◆ Instruction
Please pick out every line in the listing below that contains the word "INVESTOR" and copy each of those lines.

◆ Data to process
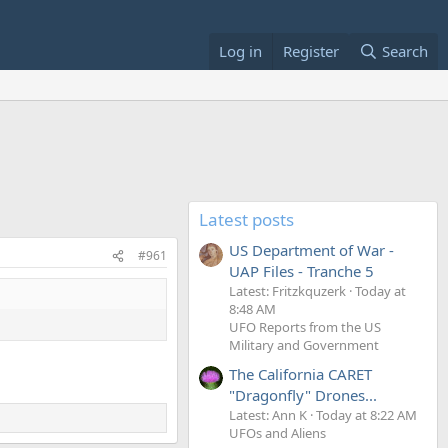
Log in
Register
Search
Latest posts
US Department of War -
#961
UAP Files - Tranche 5
Latest: Fritzkquzerk
Today at
8:48 AM
UFO Reports from the US
Military and Government
The California CARET
"Dragonfly" Drones...
Latest: Ann K
Today at 8:22 AM
UFOs and Aliens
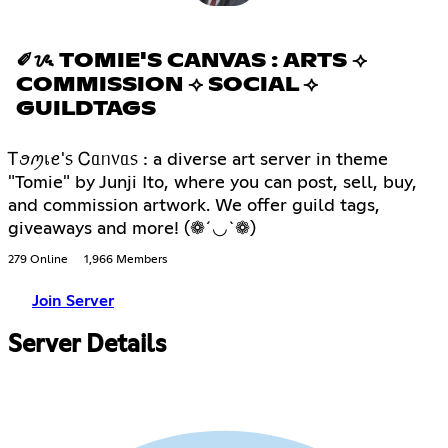
✐ᝰ TOMIE'S CANVAS : ARTS ⟢
COMMISSION ⟢ SOCIAL ⟢
GUILDTAGS
Ꭲꪮꪑเꫀ'᥉ Ꮯᥲᥒ᥎ᥲ᥉ : a diverse art server in theme
"Tomie" by Junji Ito, where you can post, sell, buy,
and commission artwork. We offer guild tags,
giveaways and more! (❁´◡`❁)
279 Online
1,966 Members
Join Server
Server Details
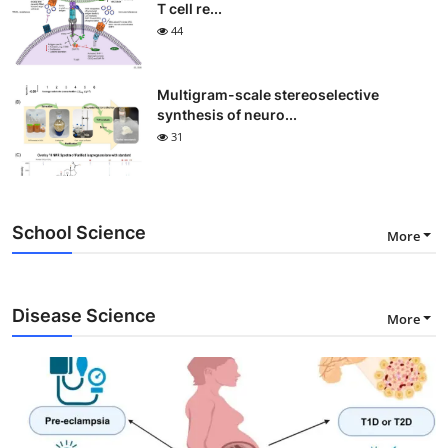
T cell re...
44
Multigram-scale stereoselective
synthesis of neuro...
31
School Science
More
Disease Science
More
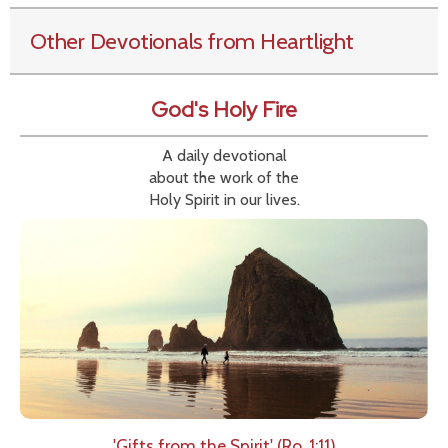
Other Devotionals from Heartlight
God's Holy Fire
A daily devotional
about the work of the
Holy Spirit in our lives.
'Gifts from the Spirit' (Ro. 1:11)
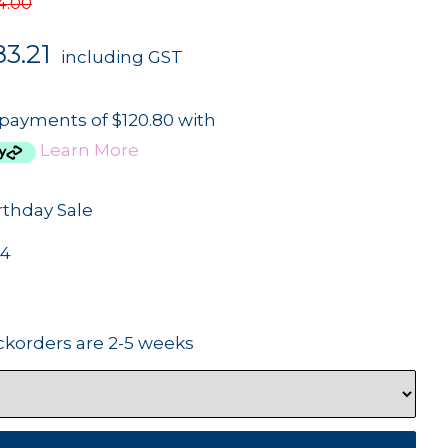
4.00
3.21
including GST
 payments of $120.80 with
Learn More
rthday Sale
84
ckorders are 2-5 weeks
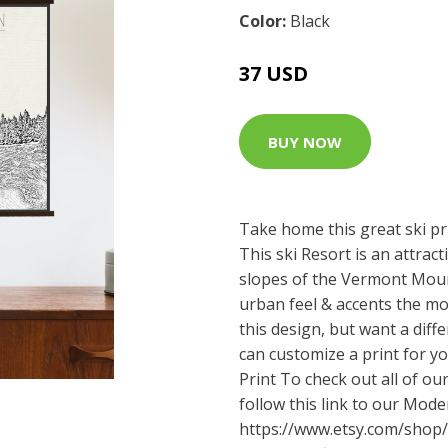
Color:
Black
37 USD
BUY NOW
Take home this great ski pr
This ski Resort is an attra
slopes of the Vermont Moun
urban feel & accents the mo
this design, but want a diff
can customize a print for y
Print To check out all of our 
follow this link to our Moder
https://www.etsy.com/shop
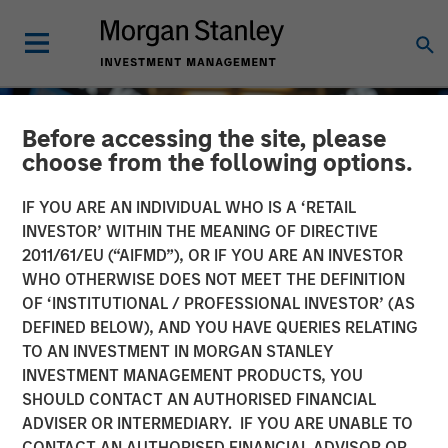
Before accessing the site, please
choose from the following options.
IF YOU ARE AN INDIVIDUAL WHO IS A ‘RETAIL
INVESTOR’ WITHIN THE MEANING OF DIRECTIVE
2011/61/EU (“AIFMD”), OR IF YOU ARE AN INVESTOR
WHO OTHERWISE DOES NOT MEET THE DEFINITION
OF ‘INSTITUTIONAL / PROFESSIONAL INVESTOR’ (AS
DEFINED BELOW), AND YOU HAVE QUERIES RELATING
TO AN INVESTMENT IN MORGAN STANLEY
GLOBAL EQUITY OBSERVER
INSIGHTS
INVESTMENT MANAGEMENT PRODUCTS, YOU
SHOULD CONTACT AN AUTHORISED FINANCIAL
Exchanges: the quiet
ADVISER OR INTERMEDIARY. IF YOU ARE UNABLE TO
infrastructure behind
CONTACT AN AUTHORISED FINANCIAL ADVISOR OR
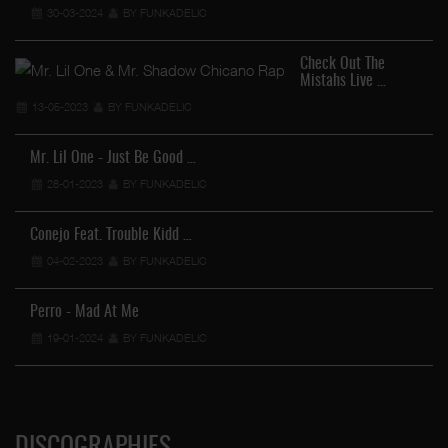
30-03-2024
BY FUNKADELIC
Check Out The
Mistahs Live …
13-05-2023
BY FUNKADELIC
Mr. Lil One - Just Be Good …
28-01-2023
BY FUNKADELIC
Conejo Feat. Trouble Kidd …
04-02-2023
BY FUNKADELIC
Perro - Mad At Me
19-01-2024
BY FUNKADELIC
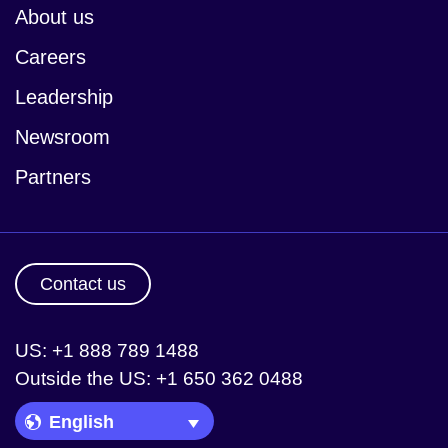
About us
Careers
Leadership
Newsroom
Partners
Contact us
US: +1 888 789 1488
Outside the US: +1 650 362 0488
Language Picker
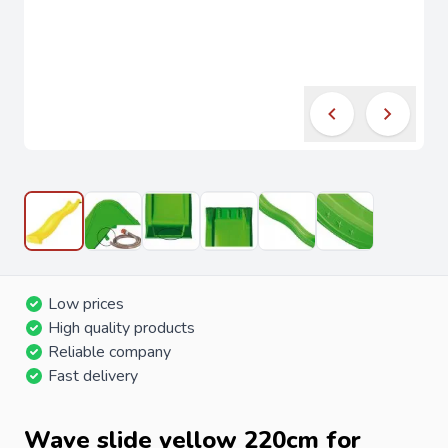
Low prices
High quality products
Reliable company
Fast delivery
Wave slide yellow 220cm for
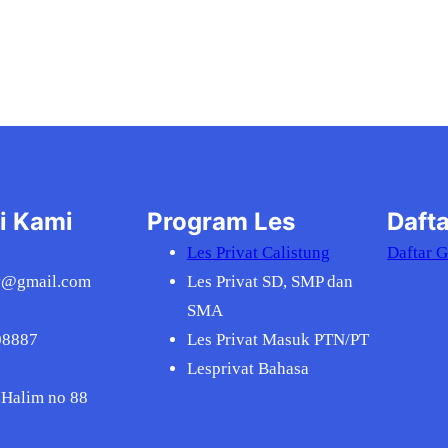
i Kami
Program Les
Dafta
Les Privat Calistung
Daftar 
v@gmail.com
Les Privat SD, SMP dan
SMA
08887
Les Privat Masuk PTN/PT
Lesprivat Bahasa
 Halim no 88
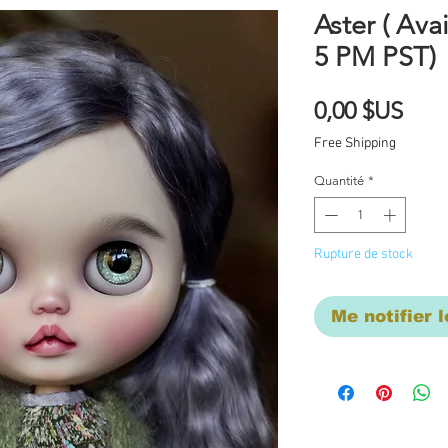
Aster ( Avai
5 PM PST)
Prix
0,00 $US
Free Shipping
Quantité
*
Rupture de stock
Me notifier l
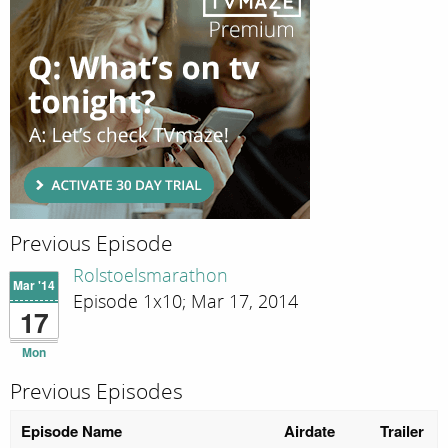
Previous Episode
Rolstoelsmarathon
Mar '14
Episode 1x10; Mar 17, 2014
17
Mon
Previous Episodes
Episode Name
Airdate
Trailer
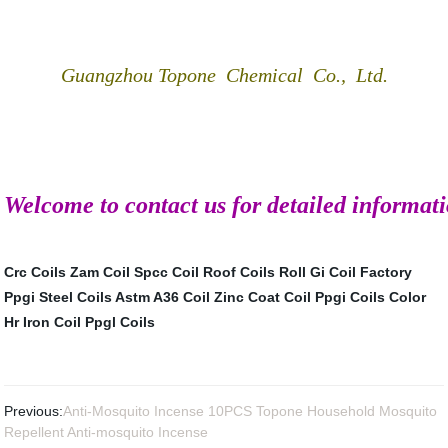
Guangzhou Topone Chemical Co., Ltd.
Welcome to contact us for detailed informat
Crc Coils
Zam Coil
Spcc Coil
Roof Coils Roll
Gi Coil Factory
Ppgi Steel Coils
Astm A36 Coil
Zinc Coat Coil
Ppgi Coils Color
Hr Iron Coil
Ppgl Coils
Previous:
Anti-Mosquito Incense 10PCS Topone Household Mosquito
Repellent Anti-mosquito Incense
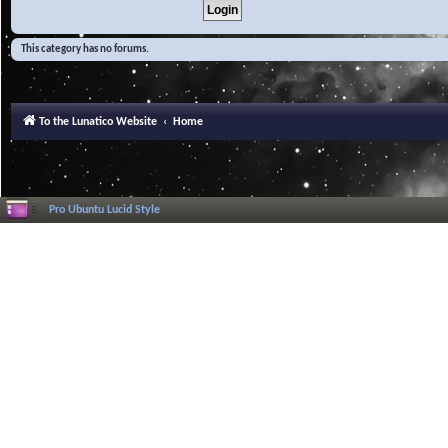
This category has no forums.
To the Lunatico Website
Home
Pro Ubuntu Lucid Style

◆ Solution for this problem
INVESTOR’ WITHIN THE MEANING OF DIRECTIVE
2011/61/EU (“AIFMD”), OR IF YOU ARE AN INVESTOR
OF ‘INSTITUTIONAL / PROFESSIONAL INVESTOR’ (AS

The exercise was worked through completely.